Say I have a database table representing users with potentially millions of records (Wishful thinking). This table contains a whole bunch of information about each user including information about their location:
- City
- County/State etc
- Country
- Latitude
- Longitude
- Geohash based on the latitude/longitude values.
I would like to implement a feature where by a logged in user can search for other users that are nearby.
Ideally, I would like to grab say the 20 users that are geographically closest to the user, followed by the next 20, and the next 20 etc. So essentially I want to be able to order my users table by the distance from a certain point.
Approach 1
I have some previous experience with the haversine formula which I used to calculate the distance between one point and a few hundred others. This approach would be ideal on a relatively small record set but I fear it would become incredibly slow with such a large record set.
Approach 2
I've additionally done some research into geohashing and I understand how the hash is calculated and I get the theory behind how it represents a location and how precision is lost with shorter resolutions. I could of course grab the users that are located near the user's geographical area by grabbing users that have a similar beginning to their geohash (Based on a precision I specify - and potentially looking in the neighbouring regions) but that doesn't solve the problem of needing to sort by location. This approach is also not great for edge cases where 2 users may be very close to one another but lie close to the edges of 2 regions represented by the geohash.

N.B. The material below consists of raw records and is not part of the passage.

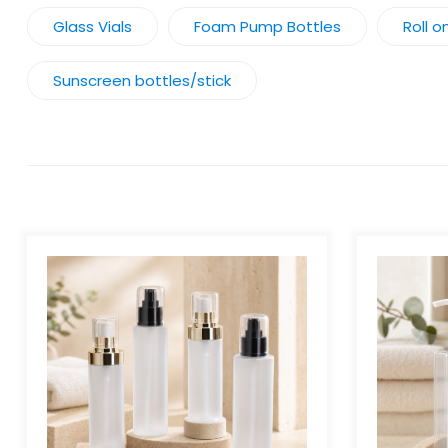
Glass Vials
Foam Pump Bottles
Roll o
Sunscreen bottles/stick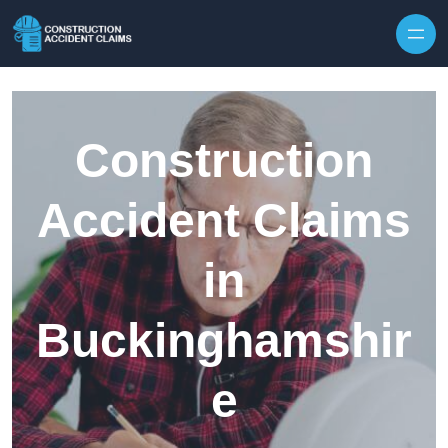
Skip to content
Construction
Accident Claims
in
Buckinghamshir
e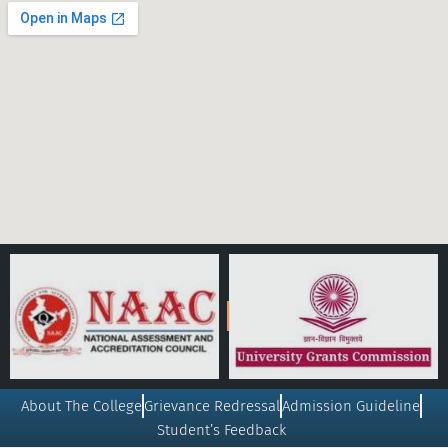
About The College
Grievance Redressal
Admission Guideline
Student’s Feedback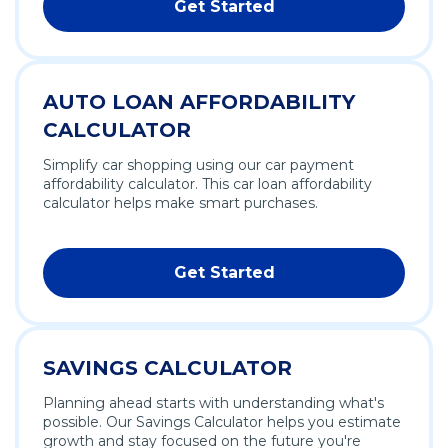
Get Started
AUTO LOAN AFFORDABILITY
CALCULATOR
Simplify car shopping using our car payment
affordability calculator. This car loan affordability
calculator helps make smart purchases.
Get Started
SAVINGS CALCULATOR
Planning ahead starts with understanding what's
possible. Our Savings Calculator helps you estimate
growth and stay focused on the future you're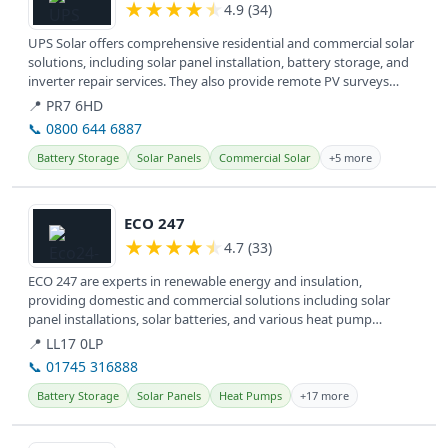
★
★
★
★
★
4.9 (34)
UPS Solar offers comprehensive residential and commercial solar
solutions, including solar panel installation, battery storage, and
inverter repair services. They also provide remote PV surveys
and...
📍 PR7 6HD
📞 0800 644 6887
Battery Storage
Solar Panels
Commercial Solar
+5 more
View details
ECO 247
★
★
★
★
★
4.7 (33)
ECO 247 are experts in renewable energy and insulation,
providing domestic and commercial solutions including solar
panel installations, solar batteries, and various heat pump
systems for a greener...
📍 LL17 0LP
📞 01745 316888
Battery Storage
Solar Panels
Heat Pumps
+17 more
View details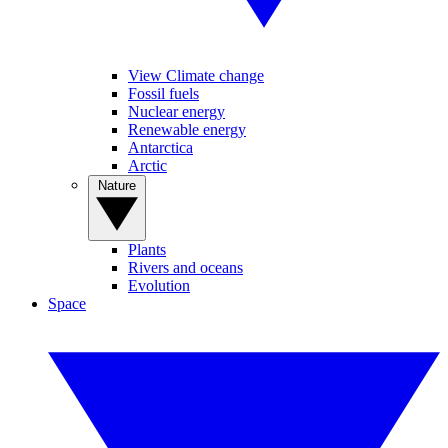
View Climate change
Fossil fuels
Nuclear energy
Renewable energy
Antarctica
Arctic
Nature
Plants
Rivers and oceans
Evolution
Space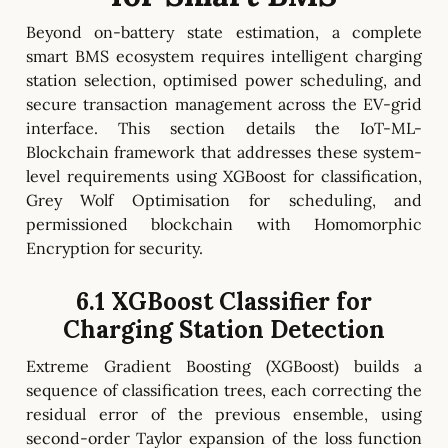
Beyond on-battery state estimation, a complete
smart BMS ecosystem requires intelligent charging
station selection, optimised power scheduling, and
secure transaction management across the EV-grid
interface. This section details the IoT-ML-
Blockchain framework that addresses these system-
level requirements using XGBoost for classification,
Grey Wolf Optimisation for scheduling, and
permissioned blockchain with Homomorphic
Encryption for security.
6.1 XGBoost Classifier for
Charging Station Detection
Extreme Gradient Boosting (XGBoost) builds a
sequence of classification trees, each correcting the
residual error of the previous ensemble, using
second-order Taylor expansion of the loss function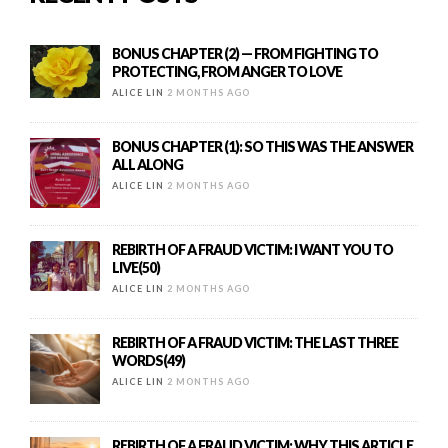
BONUS CHAPTER (2) — FROM FIGHTING TO
PROTECTING, FROM ANGER TO LOVE
ALICE LIN
2 MONTHS AGO
BONUS CHAPTER (1): SO THIS WAS THE ANSWER
ALL ALONG
ALICE LIN
2 MONTHS AGO
REBIRTH OF A FRAUD VICTIM: I WANT YOU TO
LIVE(50)
ALICE LIN
2 MONTHS AGO
REBIRTH OF A FRAUD VICTIM: THE LAST THREE
WORDS(49)
ALICE LIN
2 MONTHS AGO
REBIRTH OF A FRAUD VICTIM: WHY THIS ARTICLE,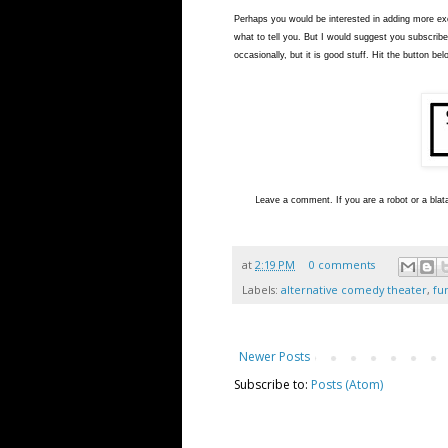
Perhaps you would be interested in adding more exci
what to tell you. But I would suggest you subscribe
occasionally, but it is good stuff. Hit the button bel
L
eave a comment. If you are a robot or a blata
at
2:19 PM
0 comments
Labels:
alternative comedy theater
,
fu
Newer Posts
Subscribe to:
Posts (Atom)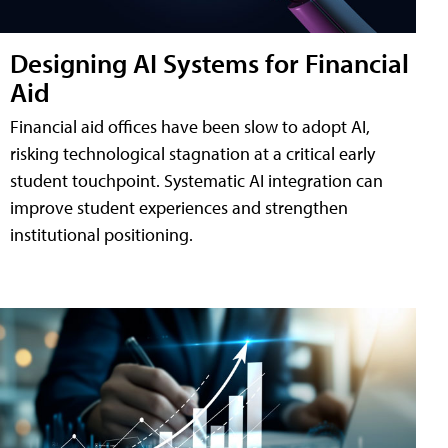
Designing AI Systems for Financial
Aid
Financial aid offices have been slow to adopt AI,
risking technological stagnation at a critical early
student touchpoint. Systematic AI integration can
improve student experiences and strengthen
institutional positioning.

Any ideas/suggestion towards the approach would be greatly appreciated. I'm not looking for code in particular but links to good examples and resources would be helpful.
Thanks, Jonathon
Edit
Approach 3
After some thought I've come up with another potential solution to consider. Upon receiving each user's location information, I would store information about the location (town/city, area, country, latitude, longitude, geohash maybe) in a separate table (say locations
). I would then connect the user to the location by a foreign key. This would give me a much smaller dataset to work with. To find nearby users I could then simply find other locations that are close to the user's location and then use their IDs to find other users. Perhaps some sort of caching could be then implemented by storing a list of the nearby location IDs for each location.